Un Americano a Roma - Portico d'Ottavia

"Maccarone m'hai provocato e io te distruggo", "Gatto mammone" e, last but not least "Auanagana" sono solo una minima parte delle invenzioni linguistiche, culturali e sociali (oggi li chiameremmo meme) che il nostro Albertone nazionale ha saputo regalarci vestendo i panni del mitico Nando Mericoni - in arte Santi Bailor.

"Un Americano a Roma" è il capolavoro di Steno: questo personaggio svalvolato che voleva nascere nel Kansas City e invece si ritrova tra i vicoli di Trastevere e che non ne imbrocca una, sia per totale imbecillità ma anche, diciamolo, per una buona dose di sfiga è entrato nel cuore e nell'immaginario di tutti: non scomodiamo, per una volta, profonde analisi sociologiche (che pure, in quegli anni dell'immediato dopoguerra, ci starebbero tutte) e godiamoci questa meravigliosa icona del cinema italiano, ridendo delle sue disgrazie e sognando un po' dei suoi sogni, da Broadway a Marilyn.

La scena che riviviamo qui è all'inizio del film, quando Nando esce dal cinema esaltato dalle gesta dei suoi miti, gli eroici cow-boy del Far West, e prima assalta un gatto randagio per poi prendere di mira un povero metronotte con un agguato degno del miglior John Wayne.

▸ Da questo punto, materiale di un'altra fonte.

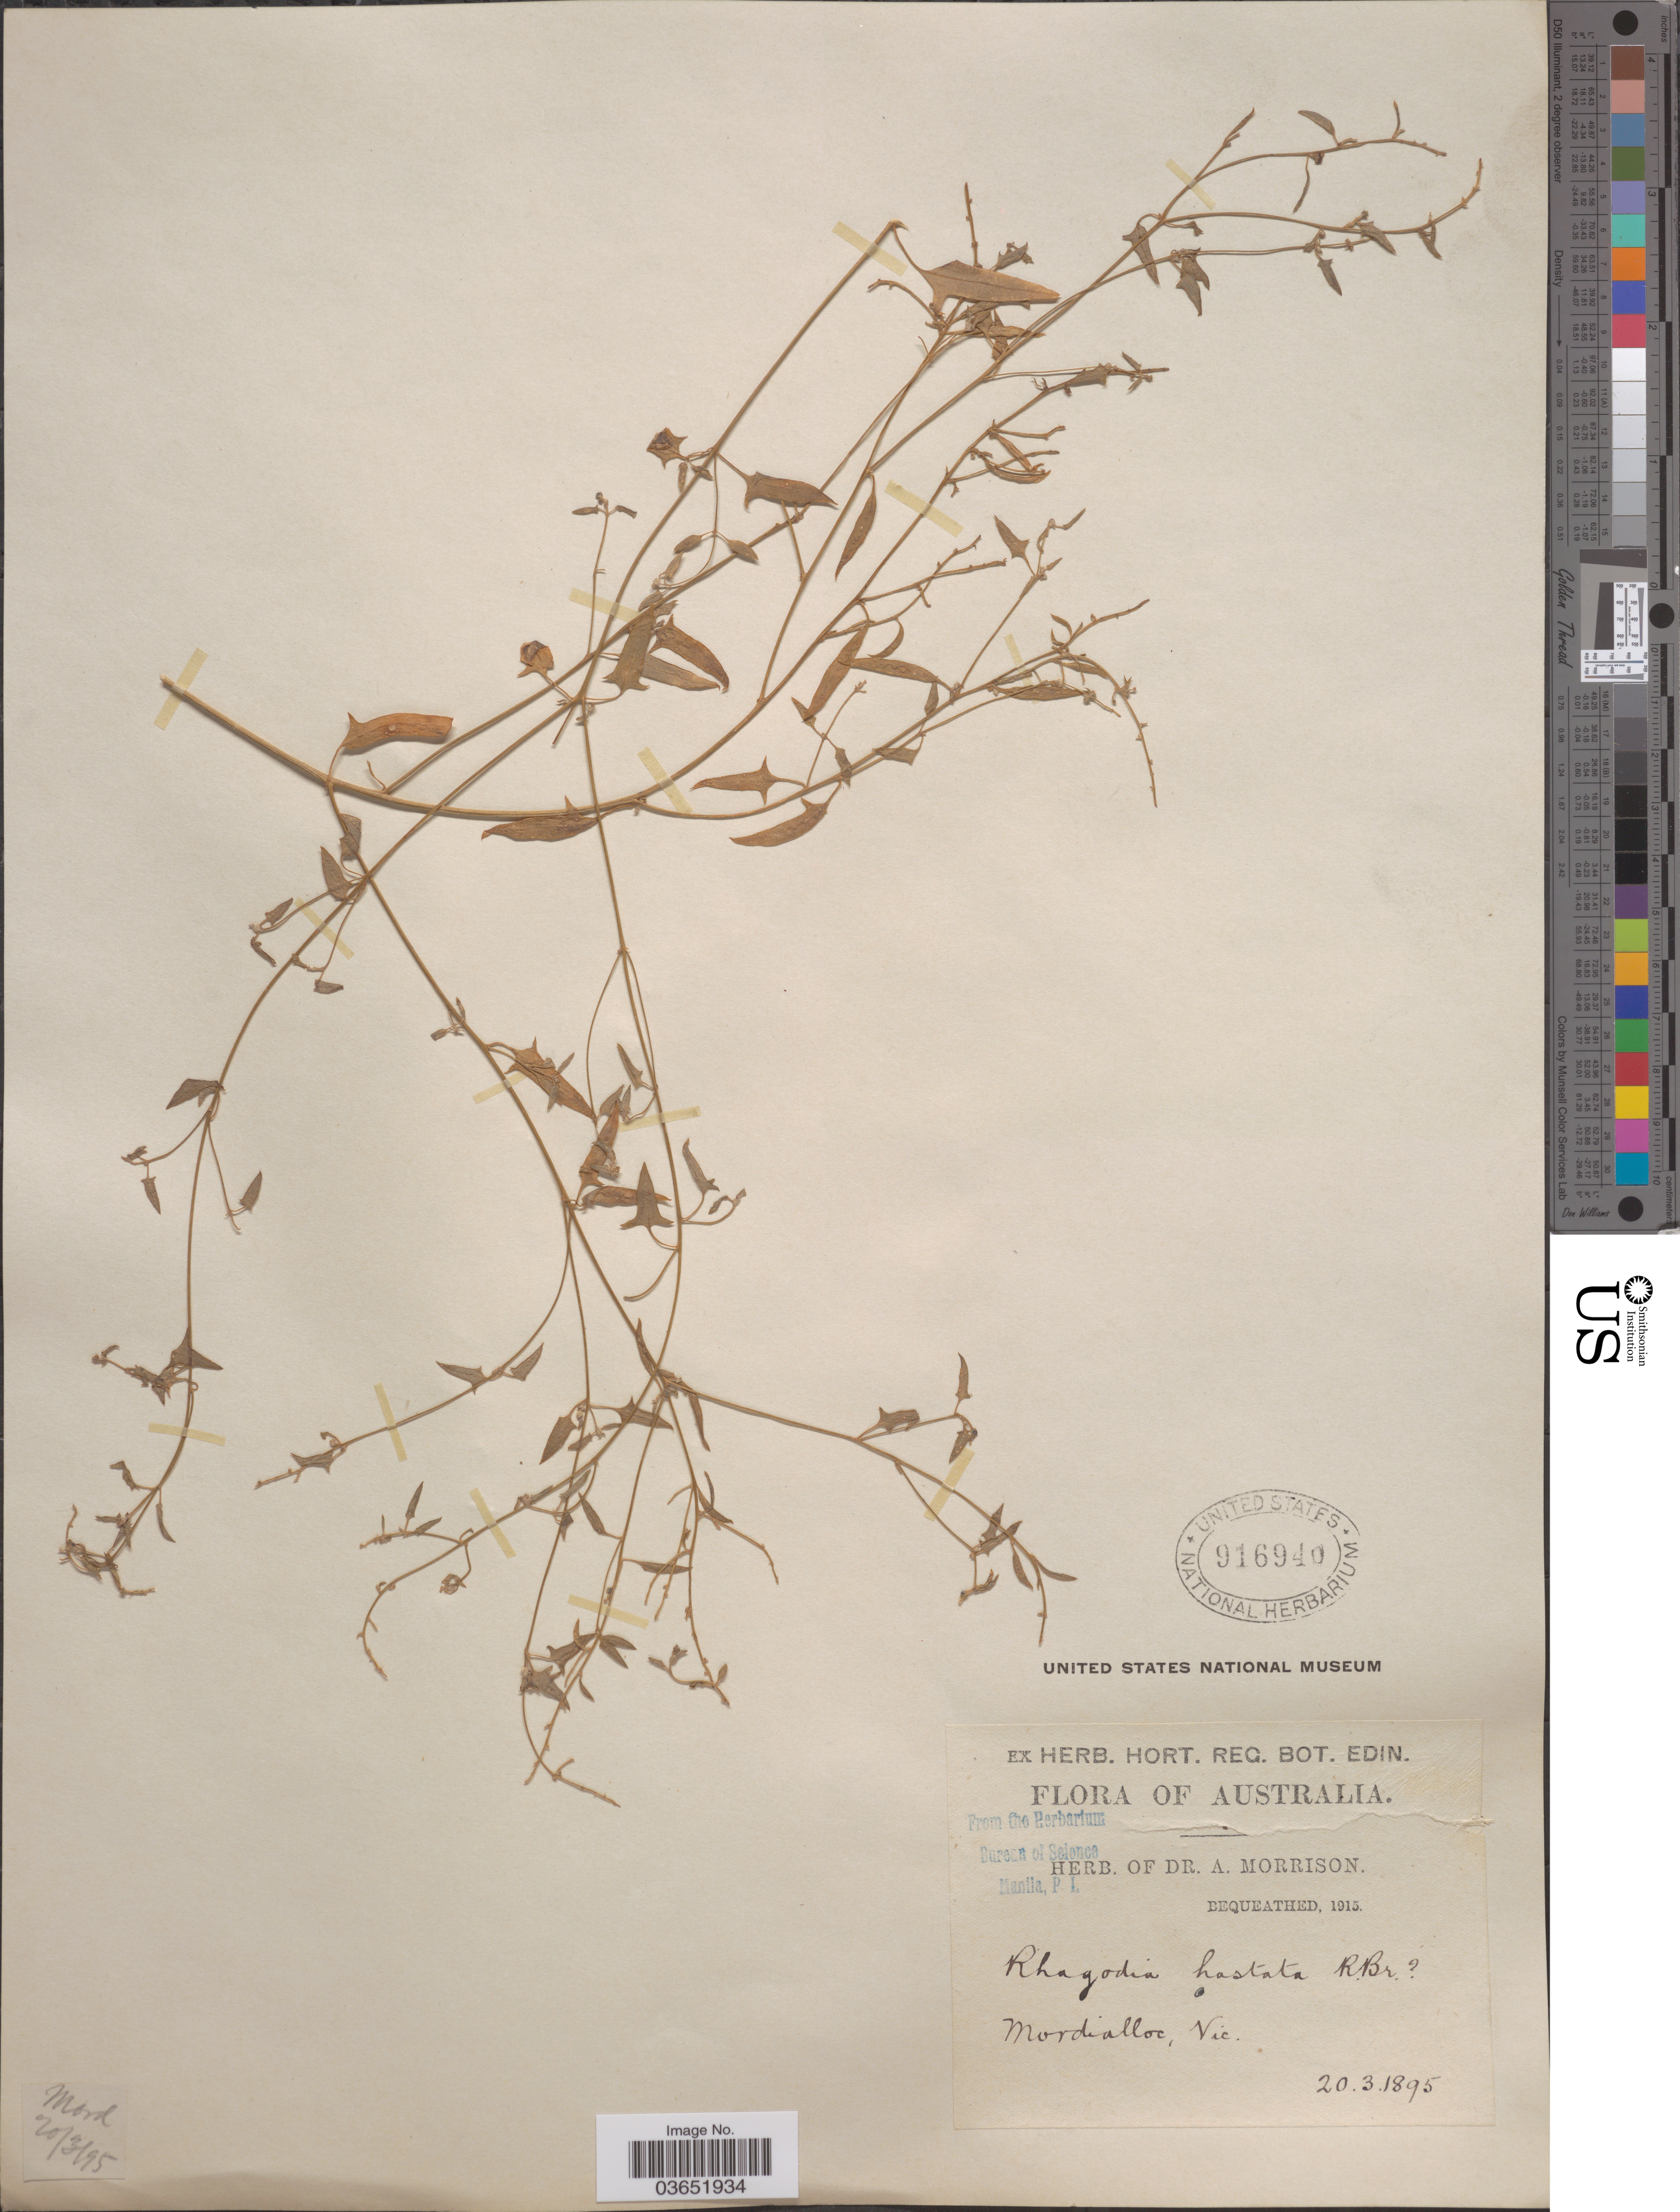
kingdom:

Ci troviamo al Ghetto, davanti al famosissimo Portico d'Ottavia, porta d'ingresso ad un vero e proprio parco archeologico in pieno centro (ma non è forse tutta Roma un "parco archeologico", perdinci!) che contiene una passeggiata a dir poco indimenticabile, tra vecchie rovine e gli archi ancora ben saldi del Teatro di Marcello. Chiaramente, trovandosi al Ghetto, non ci si può esimere da un assaggio delle specialità ebraiche, a cominciare dai "carciofi alla giudia" - che, nel caso in cui dovessero provocare, vanno rigorosamente distrutti.